C/O Yoohyun Park
Being so far away from McMaster can make you feel alone and disconnected
By: Bianca Perreault, Contributor
Along with COVID-19 came a million other things that made life that much more confusing. The stay-at-home lockdown, the safety protocols and a lot of self-learning were part of many people’s journeys. To learn by yourself is already a challenge, but to figure out everything on your own hundreds of kilometres away was even harder. While university was online for all of us, I definitely didn’t feel as close to McMaster University as I felt I should have by my second year.
When a student is accepted to their first choice university program, you’d think that they would be immersed in feelings of accomplishment, of course and a sense of belonging. In the province of Quebec, the studying system is not the same as in Ontario. When one graduates from high school, they have two main options. They could either pursue a CEGEP program or a diploma of professional studies. People interested in getting into university must work hard on their grades while in CEGEP, whether it takes two years or more, your grades are the priority.
McMaster’s requirement to get an offer to the faculty of humanities is a minimum 85% average.
When you finally receive an offer from your dream school and are willing to make a huge change to your life (to the tune of living six hours away from your hometown), you go through many emotions. A new town, a new life, new people and a significant adaptation overall. Until, COVID takes that away from you and you find yourself studying at home. I can only imagine what international students have had to deal with since the beginning of the pandemic.
As exciting as it was to begin university in person this year, there were still pros to our online semesters. An optimistic person can find the positive through almost everything; learning in your pyjamas in the middle of winter was welcomed. The real problem was the feeling of not belonging to the university while studying in a completely different province.

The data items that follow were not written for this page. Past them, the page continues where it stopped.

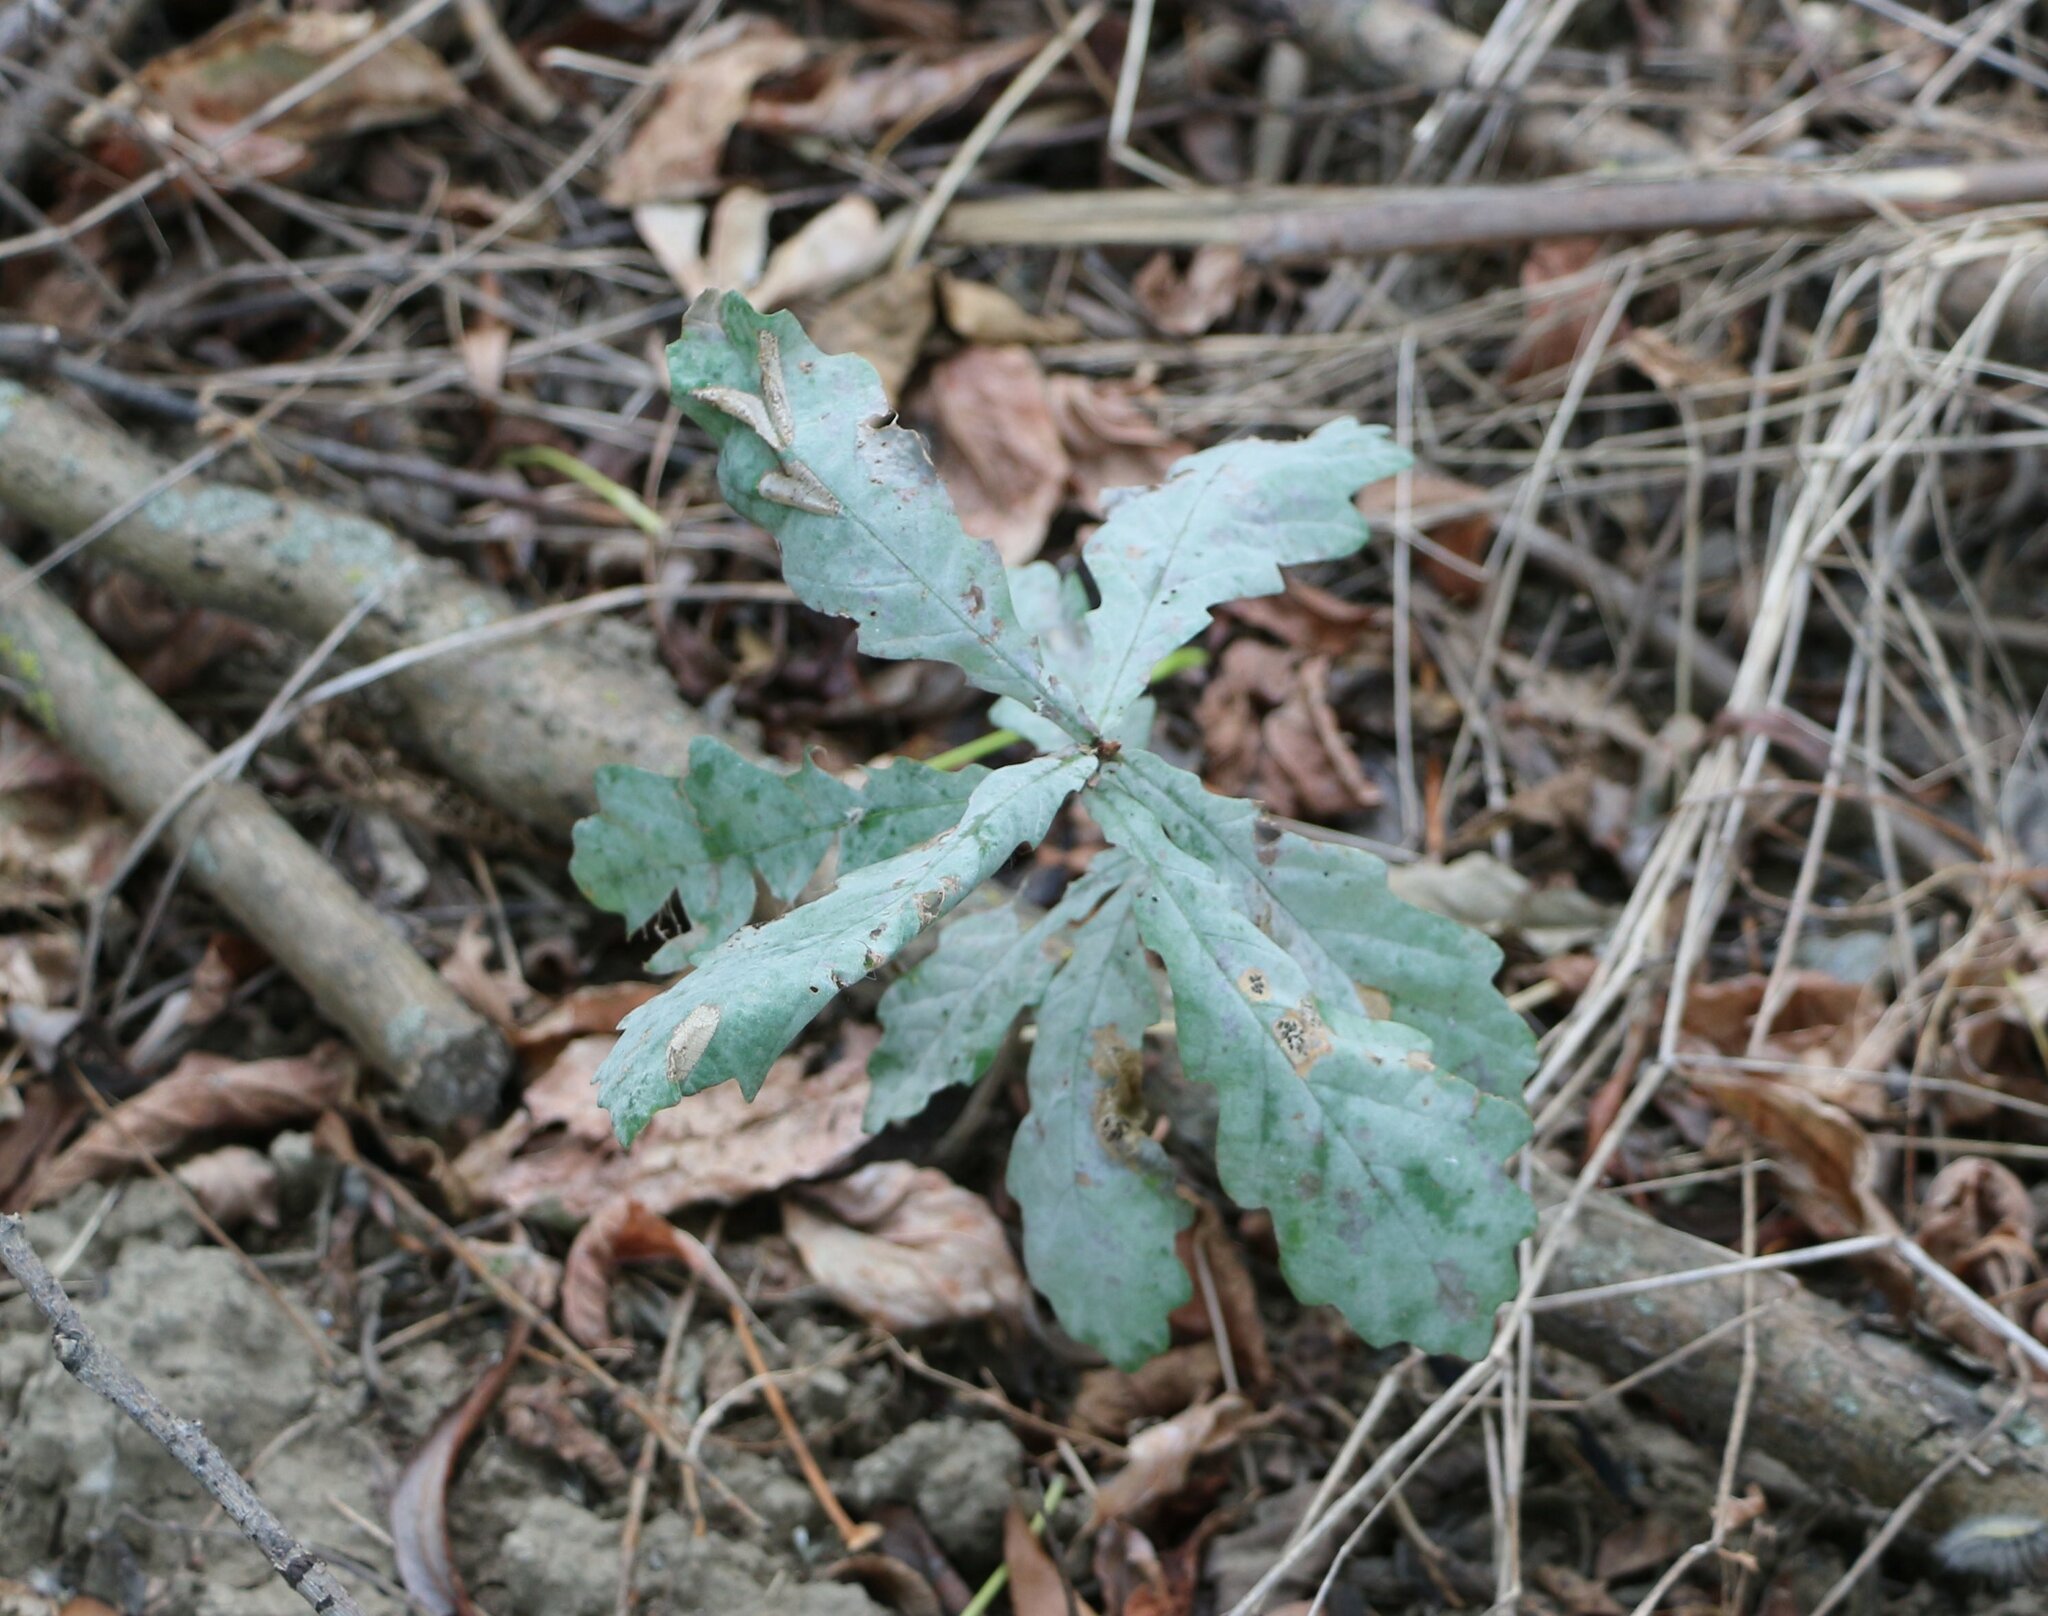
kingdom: Fungi
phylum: Ascomycota
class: Leotiomycetes
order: Helotiales
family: Erysiphaceae
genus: Erysiphe
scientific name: Erysiphe alphitoides
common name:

Before getting into McMaster, my priorities were to work on my English, explore my field of study and to grow as an individual in a new town.
University is a lot of self-work already; students need to be diligent, aware of their schedule and now, we need to be a lot more patient. Softwares would crash, the temperature in Hamilton affected the Wi-Fi of some instructors, classes were delayed, people were working at the same time as their class or had problems understanding the concepts taught in online classes.
I wondered more than once how long I could have studied that way and I asked myself if it was fair for me to pay the same tuition fees as if I was in class. Even today, I still have some classes online, but at least I get to go on campus sometimes.
Once I moved to Hamilton, it was an unknown city. While I am getting adjusted to the city, it’s still difficult for me to feel like I fully belong. Trying to discover a whole new city while figuring out hybrid university and adapting to every health protocol quite honestly makes me dizzy. All I can do for now is try to get my perspective out there and connect with each one of you that’s feeling the exact same thing.